> Source material:
┄┄┄┄┄┄

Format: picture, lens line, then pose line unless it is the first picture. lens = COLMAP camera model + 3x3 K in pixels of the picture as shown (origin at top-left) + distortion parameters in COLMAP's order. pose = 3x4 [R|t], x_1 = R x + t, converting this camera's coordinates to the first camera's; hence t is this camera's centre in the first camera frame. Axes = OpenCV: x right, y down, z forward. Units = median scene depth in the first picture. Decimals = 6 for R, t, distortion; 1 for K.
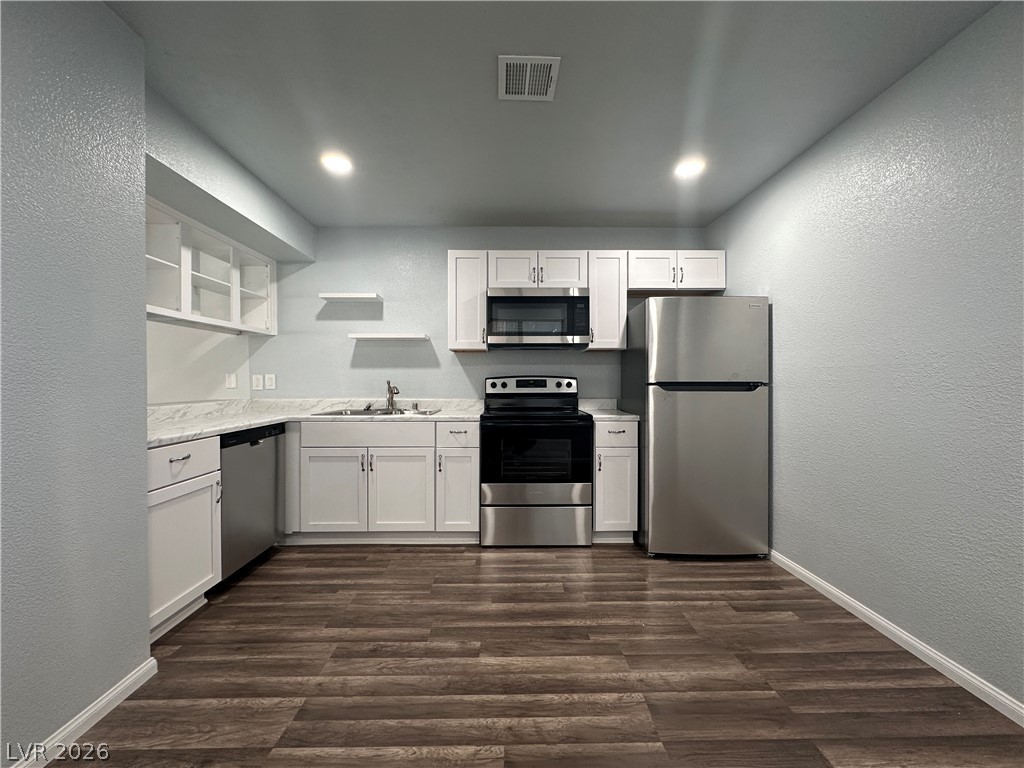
lens RADIAL K [[407.3, 0, 514.8], [0, 407.3, 380.9], [0, 0, 1]] dist [-0.001729, 0.000646]
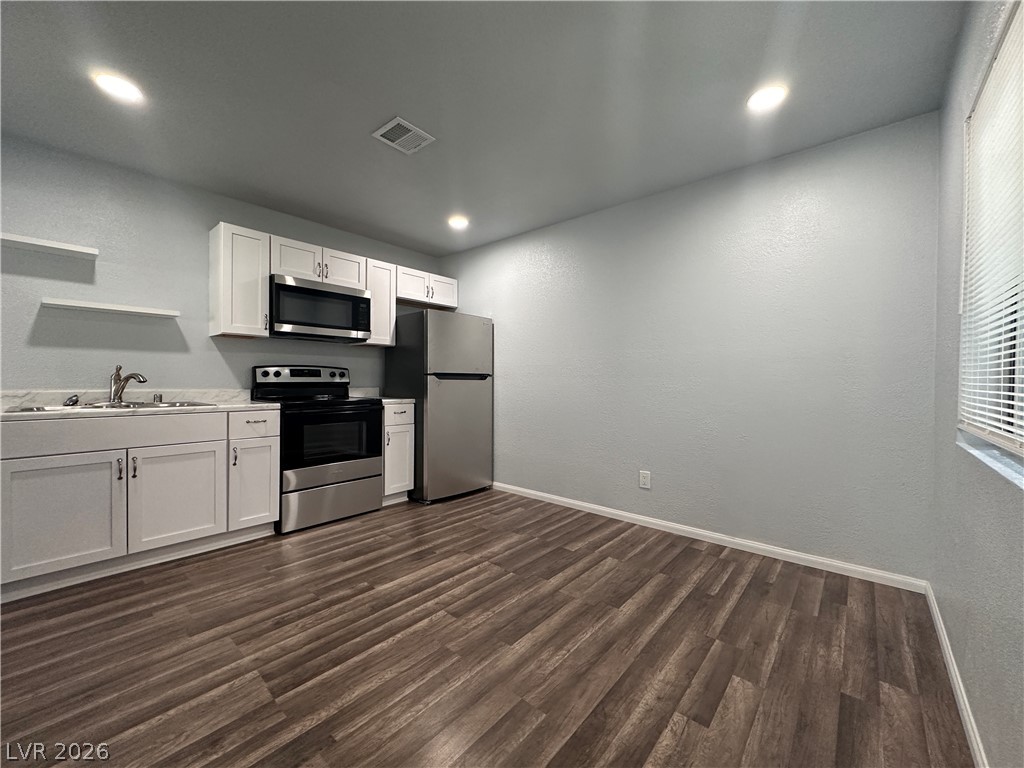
lens RADIAL K [[407.3, 0, 513.7], [0, 407.3, 378.8], [0, 0, 1]] dist [-0.001729, 0.000646]
pose [[0.665020, 0.007848, 0.746784, -0.458111], [-0.009006, 0.999956, -0.002489, 0.022813], [-0.746771, -0.005071, 0.665062, -0.087025]]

┄┄┄┄┄┄

> Task: Extract every line above that contains the string "pose".

> Solved exercise:
Format: picture, lens line, then pose line unless it is the first picture. lens = COLMAP camera model + 3x3 K in pixels of the picture as shown (origin at top-left) + distortion parameters in COLMAP's order. pose = 3x4 [R|t], x_1 = R x + t, converting this camera's coordinates to the first camera's; hence t is this camera's centre in the first camera frame. Axes = OpenCV: x right, y down, z forward. Units = median scene depth in the first picture. Decimals = 6 for R, t, distortion; 1 for K.
pose [[0.665020, 0.007848, 0.746784, -0.458111], [-0.009006, 0.999956, -0.002489, 0.022813], [-0.746771, -0.005071, 0.665062, -0.087025]]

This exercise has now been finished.